BROOKLYN (CN) – A federal judge on Thursday dismissed libel claims against Paramount Pictures brought by a former financial executive who argued the Leonardo DiCaprio-led movie “Wolf of Wall Street” falsely portrayed him as a “criminal, a drug user and a degenerate.”
Andrew Greene, a Long Island native, filed a federal lawsuit against Paramount and Red Granite Pictures back in 2014 shortly after the movie’s release.
The movie, which opened on Christmas Day 2013, is a fictionalized telling of the trading exploits of Jordan Belfort, who founded the brokerage firm Stratton Oakmont and was eventually indicted on securities fraud and money laundering charges in 1998.
Greene, a childhood friend of Belfort, led Stratton Oakmont’s corporate finance department and served as a member of its board of directors until his resignation in 1996.
He claimed in his lawsuit that a fictional character in the movie named Nicky “Rugrat” Koskoff uses his toupee-wearing “likeness, image and characterization” without permission.
Greene argued that several scenes in the movie, which was based on Belfort’s 2007 book, were “fundamentally injurious” to his “professional reputation both as an attorney and as an investment banker/venture capitalist as well as his personal reputation.”

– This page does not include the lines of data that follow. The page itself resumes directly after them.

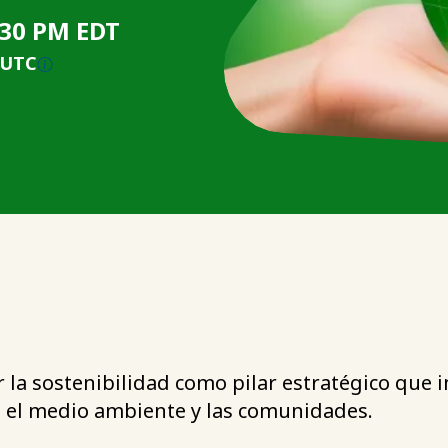
:30 PM EDT
 UTC
 la sostenibilidad como pilar estratégico que im
en el medio ambiente y las comunidades.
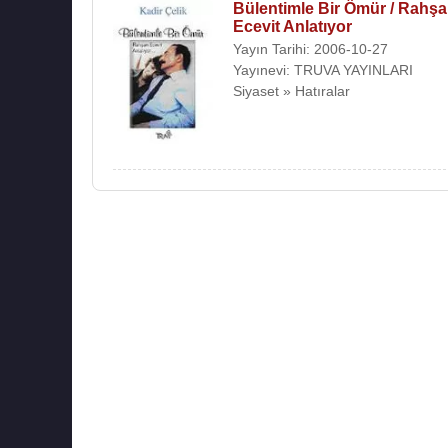
Bülentimle Bir Ömür / Rahş
Ecevit Anlatıyor
Yayın Tarihi: 2006-10-27
Yayınevi: TRUVA YAYINLARI
Siyaset » Hatıralar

The Koskoff character, played by P.J. Byrne, was portrayed as “depraved, and/or devoid of any morality or ethics,” including a scene where the character is shown shaving a woman’s head after she was offered $10,000.The film additionally suggests he orchestrated off-shore money deals, snorted cocaine and hired prostitutes.
DiCaprio himself was called to testify during the case proceedings, and most of Greene’s claims were dismissed in a September 2015 ruling.
Only his public figure libel claim remained until it was dismissed Thursday by U.S. District Judge Joanna Seybert.
Seybert wrote in her 26-page ruling that “while Koskoff and plaintiff share certain traits, Koskoff was created as a ‘composite character’ inspired by three individuals discussed in the memoir, not as a carbon copy of plaintiff.”
Because Greene is defined as a public figure under federal law, Seybert wrote that he must demonstrate the movie studios showed actual malice in their portrayal of him.
“Even assuming there are issues of fact regarding whether the Koskoff character is ‘of and concerning’ plaintiff, his libel claim fails because he has not introduced evidence that defendants acted with actual malice in making false statements ‘of and concerning’ him,” Seybert ruled.
In dismissing the case, the judge considered several angles, including the fictionalized nature of the movie and “the undisputed facts that the Koskoff character is a composite of three people and has a different name, nickname, employment history, personal history, and criminal history than plaintiff.”
Seybert also noted the movie’s disclaimer in the ending credits, which states that “while this story is based on actual events, certain characters, characterizations, incidents, locations and dialogue were fictionalized or invented for purposes of dramatization.”